The ceremony was intensely moving and personal. One of Mason’s most significant memories is of Denise’s father, handing over his daughter at one end of the bridge to her soon-to-be husband waiting on the other side.

“I’d always lived around water, we always had a stream by us, and I grew up fishing,” says Mason, 31-year-old owner of BareBones WorkWear, a local chain of work apparel stores. “It seemed fitting to have the bridge plus the symbolic effect of crossing the water.”

With Denise’s brother officiating, the couple recited vows they wrote themselves. But for Denise, one of the best parts of the day was yet to come.

“The biggest thing I wanted at my wedding was to dance with my grandfather,” she says. “We used to dance in the kitchen. But since his stroke five years ago, my grandfather has a hard time walking and speaking. He walks with a walker and cane. To be able to dance with him was the highlight of the wedding for me. I’m a typically composed person who doesn’t show much emotion, but I bawled my eyes out. And there wasn’t a dry eye in sight.”

Hot August Nights
Sean Finders, 28, and Ashley Orsaba, 26, threw a lot of sizzle into their Aug. 22, 2009, wedding at the Granite Bay Golf Club.

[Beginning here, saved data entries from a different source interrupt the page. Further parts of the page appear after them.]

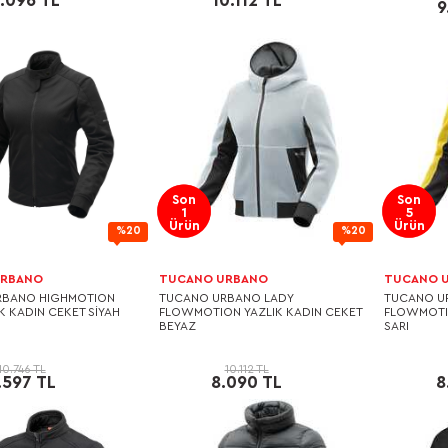
2.096 TL
10.112 TL
9
Son
Son
1
5
Ürün
Ürün
%20
%20
URBANO
TUCANO URBANO
TUCANO 
RBANO HIGHMOTION
TUCANO URBANO LADY
TUCANO U
K KADIN CEKET SİYAH
FLOWMOTION YAZLIK KADIN CEKET
FLOWMOTIO
BEYAZ
SARI
10.746 TL
10.112 TL
.597 TL
8.090 TL
8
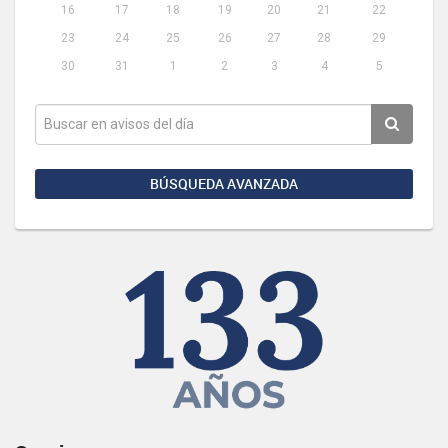
16
17
18
19
20
21
22
23
24
25
26
27
28
29
30
31
1
2
3
4
5
BÚSQUEDA AVANZADA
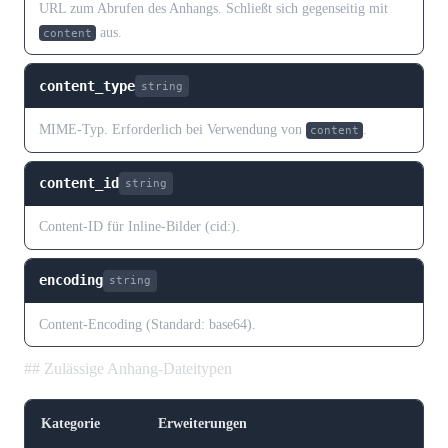
URL zum Abrufen des Anhangs. Schließt sich gegenseitig mit
aus.
content
content_type
string
MIME-Typ. Erforderlich bei Verwendung von
.
content
content_id
string
Content-ID für Inline-Bilder (cid:).
encoding
string
Content-Encoding (Standard: base64).
## Zulässige Anhang-Dateitypen
Kategorie
Erweiterungen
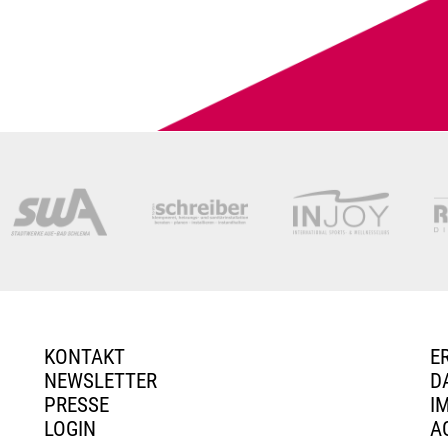
KONTAKT
E
NEWSLETTER
D
PRESSE
I
LOGIN
A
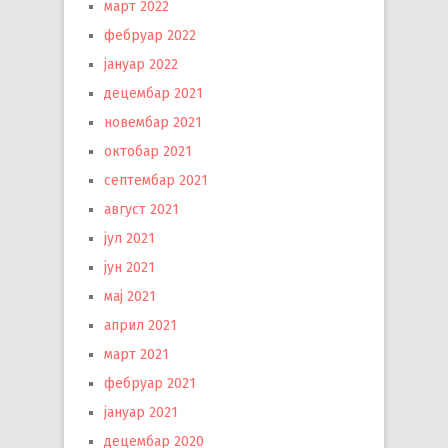
март 2022
фебруар 2022
јануар 2022
децембар 2021
новембар 2021
октобар 2021
септембар 2021
август 2021
јул 2021
јун 2021
мај 2021
април 2021
март 2021
фебруар 2021
јануар 2021
децембар 2020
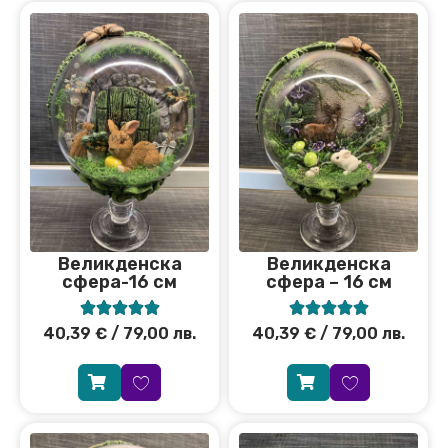
Великденска
Великденска
сфера-16 см
сфера – 16 см










40,39
€
/ 79,00 лв.
40,39
€
/ 79,00 лв.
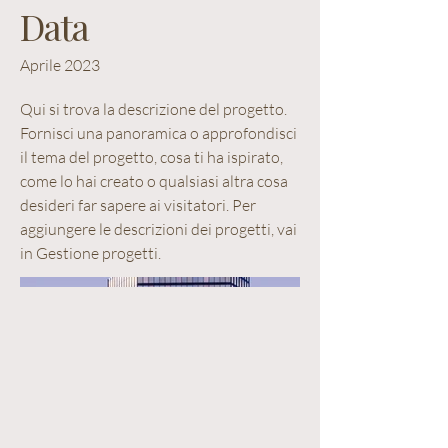
Data
Aprile 2023
Qui si trova la descrizione del progetto.
Fornisci una panoramica o approfondisci
il tema del progetto, cosa ti ha ispirato,
come lo hai creato o qualsiasi altra cosa
desideri far sapere ai visitatori. Per
aggiungere le descrizioni dei progetti, vai
in Gestione progetti.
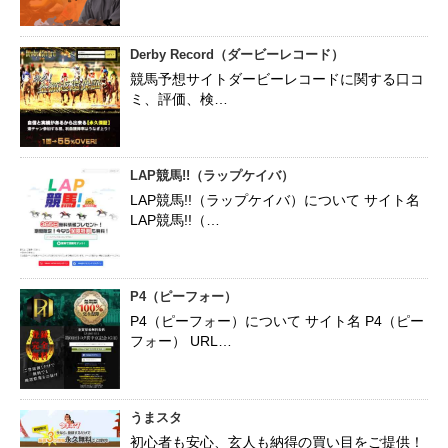
Derby Record（ダービーレコード）
競馬予想サイトダービーレコードに関する口コ
ミ、評価、検…
LAP競馬!!（ラップケイバ）
LAP競馬!!（ラップケイバ）について サイト名
LAP競馬!!（…
P4（ピーフォー）
P4（ピーフォー）について サイト名 P4（ピー
フォー） URL…
うまスタ
初心者も安心、玄人も納得の買い目をご提供！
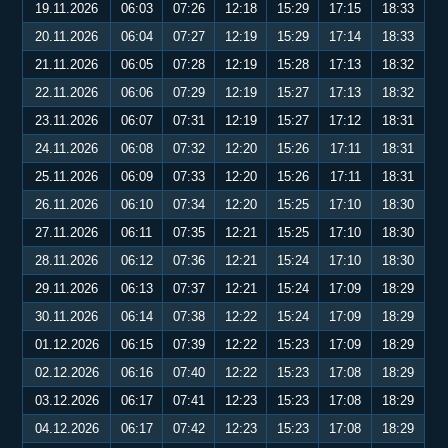
19.11.2026
06:03
07:26
12:18
15:29
17:15
18:33
20.11.2026
06:04
07:27
12:19
15:29
17:14
18:33
21.11.2026
06:05
07:28
12:19
15:28
17:13
18:32
22.11.2026
06:06
07:29
12:19
15:27
17:13
18:32
23.11.2026
06:07
07:31
12:19
15:27
17:12
18:31
24.11.2026
06:08
07:32
12:20
15:26
17:11
18:31
25.11.2026
06:09
07:33
12:20
15:26
17:11
18:31
26.11.2026
06:10
07:34
12:20
15:25
17:10
18:30
27.11.2026
06:11
07:35
12:21
15:25
17:10
18:30
28.11.2026
06:12
07:36
12:21
15:24
17:10
18:30
29.11.2026
06:13
07:37
12:21
15:24
17:09
18:29
30.11.2026
06:14
07:38
12:22
15:24
17:09
18:29
01.12.2026
06:15
07:39
12:22
15:23
17:09
18:29
02.12.2026
06:16
07:40
12:22
15:23
17:08
18:29
03.12.2026
06:17
07:41
12:23
15:23
17:08
18:29
04.12.2026
06:17
07:42
12:23
15:23
17:08
18:29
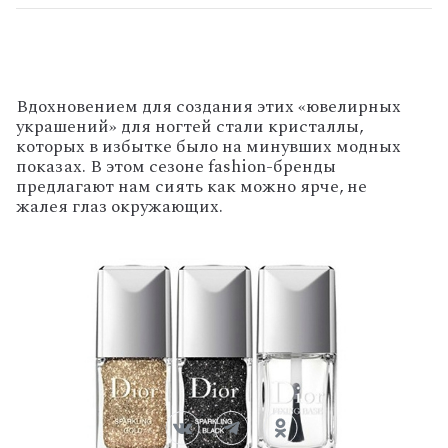
Вдохновением для создания этих «ювелирных
украшений» для ногтей стали кристаллы,
которых в избытке было на минувших модных
показах. В этом сезоне fashion-бренды
предлагают нам сиять как можно ярче, не
жалея глаз окружающих.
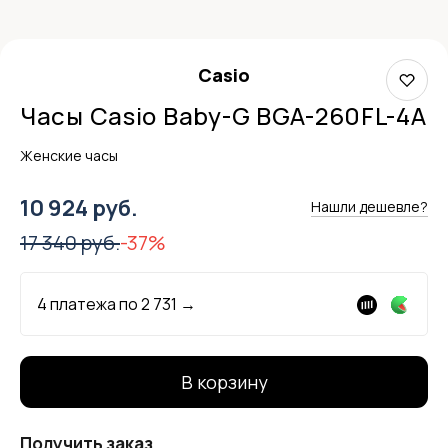
Casio
Часы Casio Baby-G BGA-260FL-4A
Женские часы
10 924 руб.
Нашли дешевле?
17 340 руб.
-37%
4 платежа по
2 731
→
В корзину
Получить заказ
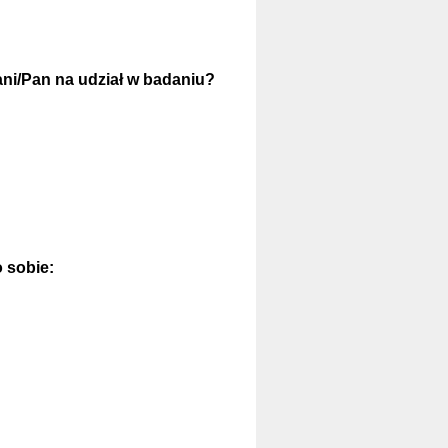
(
ani/Pan na udział w badaniu?
W
y
m
a
g
a
n
o sobie:
e
)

And that’s as it should’ve been. There’s no keeping it cool when the groom battles flames for a living.

Sean’s job as a Rocklin firefighter inspired the couple’s choice of colors. “Instead of neutrals, pinks and purples, we decided to go for hot summer colors: reds, yellows, oranges and golds,” says Ashley. Katie Edwards of Ambience Floral Design in Roseville used luxurious red and orange fabrics to create vivid backdrops for the garden ceremony and the cake table.

The couple entered their reception to fanfare by a bagpiper and drummer from the Sacramento Firefighters Pipes and Drums band. “Anybody who’s part of the firefighter family—and there were a lot of firefighters there—is moved by bagpipes,” says Lora Ward, who planned the wedding. “People were standing, screaming, clapping and crying.”

But the wedding wasn’t all about heroes in yellow helmets. A different glimpse into the couple’s life together emerged during dinner, when guests were served vegetables from their garden.

“We had eggplant, cucumbers, tomatoes, zucchini, peppers. There must’ve been 10 or 15 bags of produce that we brought in,” says Ashley, who works as a civil engineer in Roseville.

For the wedding cake, Sean had a surprise up his sleeve. “I was getting ready to cut the cake with a lovely Waterford cake-cutting set that my mom had bought,” Ashley recalls, “but then he pulled out the ax that he uses at work. He ended up cutting the cake with the fire ax!”

Sean requested a special song with which to end the evening: “For Those About to Rock (We Salute You)” by AC/DC, complete with four confetti cannon launches.

The couple’s exit from the reception was as dramatic as their entrance. While Ashley originally wanted to bid adieu down a sparkler-lined path, Sean nixed that idea for safety reasons, opting instead for candlelight.

For the pair’s getaway wheels, only one type of vehicle seemed fitting. Ashley and Sean waved goodbye from the back of a vintage 1930s fire truck—the perfect ending to one of the hottest August nights on record.